[[ The data, beginning ]]

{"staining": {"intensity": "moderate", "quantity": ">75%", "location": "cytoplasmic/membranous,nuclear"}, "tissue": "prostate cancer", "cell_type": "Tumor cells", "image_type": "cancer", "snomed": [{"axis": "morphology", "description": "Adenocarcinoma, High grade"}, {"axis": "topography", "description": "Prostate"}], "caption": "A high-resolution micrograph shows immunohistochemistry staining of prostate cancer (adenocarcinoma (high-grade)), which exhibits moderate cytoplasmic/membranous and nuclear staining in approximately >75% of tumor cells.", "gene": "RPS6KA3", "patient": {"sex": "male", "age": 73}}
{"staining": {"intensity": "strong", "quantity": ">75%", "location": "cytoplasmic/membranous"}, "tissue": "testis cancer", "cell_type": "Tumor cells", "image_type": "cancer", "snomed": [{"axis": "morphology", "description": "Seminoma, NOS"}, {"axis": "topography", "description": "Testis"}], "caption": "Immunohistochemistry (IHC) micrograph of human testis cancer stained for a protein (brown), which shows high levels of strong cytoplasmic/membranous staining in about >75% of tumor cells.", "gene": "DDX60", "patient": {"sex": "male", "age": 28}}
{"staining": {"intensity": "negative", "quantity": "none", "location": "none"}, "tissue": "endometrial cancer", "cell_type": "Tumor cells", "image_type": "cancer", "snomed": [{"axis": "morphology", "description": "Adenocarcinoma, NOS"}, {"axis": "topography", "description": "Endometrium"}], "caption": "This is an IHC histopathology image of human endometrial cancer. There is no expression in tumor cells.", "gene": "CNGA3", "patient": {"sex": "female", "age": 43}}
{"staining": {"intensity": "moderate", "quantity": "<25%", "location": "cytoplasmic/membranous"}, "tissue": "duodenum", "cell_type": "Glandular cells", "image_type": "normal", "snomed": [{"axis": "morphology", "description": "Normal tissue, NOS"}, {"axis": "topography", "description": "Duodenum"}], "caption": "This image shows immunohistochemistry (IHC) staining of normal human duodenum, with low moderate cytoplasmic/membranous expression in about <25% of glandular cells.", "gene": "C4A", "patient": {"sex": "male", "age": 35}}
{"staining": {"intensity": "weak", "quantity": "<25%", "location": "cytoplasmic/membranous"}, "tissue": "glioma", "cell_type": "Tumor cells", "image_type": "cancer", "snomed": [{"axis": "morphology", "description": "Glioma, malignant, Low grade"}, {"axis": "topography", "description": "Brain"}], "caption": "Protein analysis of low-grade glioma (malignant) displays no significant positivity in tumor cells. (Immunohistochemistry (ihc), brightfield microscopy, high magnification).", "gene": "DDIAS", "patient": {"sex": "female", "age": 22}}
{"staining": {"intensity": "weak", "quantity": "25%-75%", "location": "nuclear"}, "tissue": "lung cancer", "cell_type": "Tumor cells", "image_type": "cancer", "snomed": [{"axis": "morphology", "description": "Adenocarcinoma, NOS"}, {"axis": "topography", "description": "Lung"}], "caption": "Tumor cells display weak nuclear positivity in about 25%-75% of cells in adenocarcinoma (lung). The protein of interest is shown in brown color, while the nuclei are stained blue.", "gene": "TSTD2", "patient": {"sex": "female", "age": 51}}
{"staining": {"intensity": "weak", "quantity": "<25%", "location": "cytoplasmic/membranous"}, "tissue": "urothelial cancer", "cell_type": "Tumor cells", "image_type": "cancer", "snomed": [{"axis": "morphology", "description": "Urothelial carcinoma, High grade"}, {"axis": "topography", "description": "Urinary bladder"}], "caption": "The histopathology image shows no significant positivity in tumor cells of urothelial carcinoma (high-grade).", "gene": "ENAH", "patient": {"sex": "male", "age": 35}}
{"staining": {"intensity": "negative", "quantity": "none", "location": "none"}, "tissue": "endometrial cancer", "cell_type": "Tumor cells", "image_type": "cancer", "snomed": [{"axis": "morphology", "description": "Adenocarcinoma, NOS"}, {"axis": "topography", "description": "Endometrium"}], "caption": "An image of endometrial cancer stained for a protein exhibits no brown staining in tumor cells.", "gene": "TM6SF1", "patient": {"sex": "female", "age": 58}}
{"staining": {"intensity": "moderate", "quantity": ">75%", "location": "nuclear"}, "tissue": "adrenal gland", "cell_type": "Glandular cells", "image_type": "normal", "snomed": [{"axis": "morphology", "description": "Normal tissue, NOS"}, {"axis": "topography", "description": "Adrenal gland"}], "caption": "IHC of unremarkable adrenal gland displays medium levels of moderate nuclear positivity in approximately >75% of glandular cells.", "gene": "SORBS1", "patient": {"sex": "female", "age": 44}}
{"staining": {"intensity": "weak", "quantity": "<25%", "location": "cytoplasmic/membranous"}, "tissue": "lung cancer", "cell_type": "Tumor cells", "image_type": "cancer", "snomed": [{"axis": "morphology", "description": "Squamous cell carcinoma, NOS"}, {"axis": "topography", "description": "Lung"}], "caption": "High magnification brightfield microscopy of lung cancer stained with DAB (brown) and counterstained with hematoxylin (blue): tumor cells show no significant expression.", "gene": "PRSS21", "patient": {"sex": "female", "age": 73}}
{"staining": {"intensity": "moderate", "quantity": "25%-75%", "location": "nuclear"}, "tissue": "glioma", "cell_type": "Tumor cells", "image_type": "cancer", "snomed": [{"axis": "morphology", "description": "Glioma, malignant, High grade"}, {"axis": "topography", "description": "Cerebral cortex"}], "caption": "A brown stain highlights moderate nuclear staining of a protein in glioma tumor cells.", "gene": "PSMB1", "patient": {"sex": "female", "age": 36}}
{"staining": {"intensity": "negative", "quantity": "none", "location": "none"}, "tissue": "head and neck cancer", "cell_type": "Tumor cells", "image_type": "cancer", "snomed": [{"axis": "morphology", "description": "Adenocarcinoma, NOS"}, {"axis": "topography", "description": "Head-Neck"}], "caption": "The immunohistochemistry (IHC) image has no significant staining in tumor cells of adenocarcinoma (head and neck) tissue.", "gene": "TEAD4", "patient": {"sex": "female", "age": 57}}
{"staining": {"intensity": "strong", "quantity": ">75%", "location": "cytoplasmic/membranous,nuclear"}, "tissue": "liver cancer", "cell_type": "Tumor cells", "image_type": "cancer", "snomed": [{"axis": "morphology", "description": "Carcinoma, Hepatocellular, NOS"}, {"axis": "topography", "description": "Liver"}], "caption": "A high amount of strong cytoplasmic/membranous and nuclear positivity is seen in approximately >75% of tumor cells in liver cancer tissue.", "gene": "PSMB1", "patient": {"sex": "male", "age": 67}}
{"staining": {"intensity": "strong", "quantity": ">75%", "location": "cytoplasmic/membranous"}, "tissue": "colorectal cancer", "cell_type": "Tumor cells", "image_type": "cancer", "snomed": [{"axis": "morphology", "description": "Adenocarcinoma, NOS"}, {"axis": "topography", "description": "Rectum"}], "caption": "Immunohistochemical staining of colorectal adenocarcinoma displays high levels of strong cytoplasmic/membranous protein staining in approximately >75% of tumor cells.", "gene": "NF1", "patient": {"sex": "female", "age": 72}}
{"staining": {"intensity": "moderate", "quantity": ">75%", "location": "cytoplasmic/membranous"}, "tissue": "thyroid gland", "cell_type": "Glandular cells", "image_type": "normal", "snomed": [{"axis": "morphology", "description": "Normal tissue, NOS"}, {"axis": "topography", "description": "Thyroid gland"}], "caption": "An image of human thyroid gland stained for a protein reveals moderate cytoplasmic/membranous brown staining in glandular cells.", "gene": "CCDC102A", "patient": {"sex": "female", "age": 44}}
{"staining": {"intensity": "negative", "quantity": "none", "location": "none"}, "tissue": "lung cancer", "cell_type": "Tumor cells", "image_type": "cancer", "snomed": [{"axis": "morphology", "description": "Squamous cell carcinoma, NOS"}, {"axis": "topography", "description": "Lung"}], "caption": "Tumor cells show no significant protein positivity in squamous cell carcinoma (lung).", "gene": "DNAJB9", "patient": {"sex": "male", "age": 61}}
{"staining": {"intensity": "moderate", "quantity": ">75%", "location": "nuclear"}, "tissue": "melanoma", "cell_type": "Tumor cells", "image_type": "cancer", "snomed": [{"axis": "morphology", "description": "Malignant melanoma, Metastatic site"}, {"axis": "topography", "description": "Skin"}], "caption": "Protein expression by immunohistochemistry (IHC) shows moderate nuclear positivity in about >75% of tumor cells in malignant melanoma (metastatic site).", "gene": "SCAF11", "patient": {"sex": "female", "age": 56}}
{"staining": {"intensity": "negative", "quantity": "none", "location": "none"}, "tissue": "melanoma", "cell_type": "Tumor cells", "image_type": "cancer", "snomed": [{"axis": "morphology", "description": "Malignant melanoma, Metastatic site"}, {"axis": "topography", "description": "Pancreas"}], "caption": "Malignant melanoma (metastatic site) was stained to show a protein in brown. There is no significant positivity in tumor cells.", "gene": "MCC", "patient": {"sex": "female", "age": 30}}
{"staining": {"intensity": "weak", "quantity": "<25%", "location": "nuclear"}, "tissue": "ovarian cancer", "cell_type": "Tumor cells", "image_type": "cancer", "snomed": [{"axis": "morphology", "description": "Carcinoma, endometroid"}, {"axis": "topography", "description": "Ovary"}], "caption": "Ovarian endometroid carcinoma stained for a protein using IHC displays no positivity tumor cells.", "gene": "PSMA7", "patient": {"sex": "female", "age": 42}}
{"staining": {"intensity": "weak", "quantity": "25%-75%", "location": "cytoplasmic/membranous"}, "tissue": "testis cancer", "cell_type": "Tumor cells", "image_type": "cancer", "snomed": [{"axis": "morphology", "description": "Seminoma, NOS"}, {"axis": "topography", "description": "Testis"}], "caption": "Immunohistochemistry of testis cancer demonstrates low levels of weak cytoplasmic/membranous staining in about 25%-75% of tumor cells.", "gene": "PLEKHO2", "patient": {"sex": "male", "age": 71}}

[[ The data, end ]]

• _Your instructions_
Copy only this part of the entries above: the line with "histopathology image shows", the line with "image of endometrial", and the lines between, all exactly as written.

• _Answer section_
{"staining": {"intensity": "weak", "quantity": "<25%", "location": "cytoplasmic/membranous"}, "tissue": "urothelial cancer", "cell_type": "Tumor cells", "image_type": "cancer", "snomed": [{"axis": "morphology", "description": "Urothelial carcinoma, High grade"}, {"axis": "topography", "description": "Urinary bladder"}], "caption": "The histopathology image shows no significant positivity in tumor cells of urothelial carcinoma (high-grade).", "gene": "ENAH", "patient": {"sex": "male", "age": 35}}
{"staining": {"intensity": "negative", "quantity": "none", "location": "none"}, "tissue": "endometrial cancer", "cell_type": "Tumor cells", "image_type": "cancer", "snomed": [{"axis": "morphology", "description": "Adenocarcinoma, NOS"}, {"axis": "topography", "description": "Endometrium"}], "caption": "An image of endometrial cancer stained for a protein exhibits no brown staining in tumor cells.", "gene": "TM6SF1", "patient": {"sex": "female", "age": 58}}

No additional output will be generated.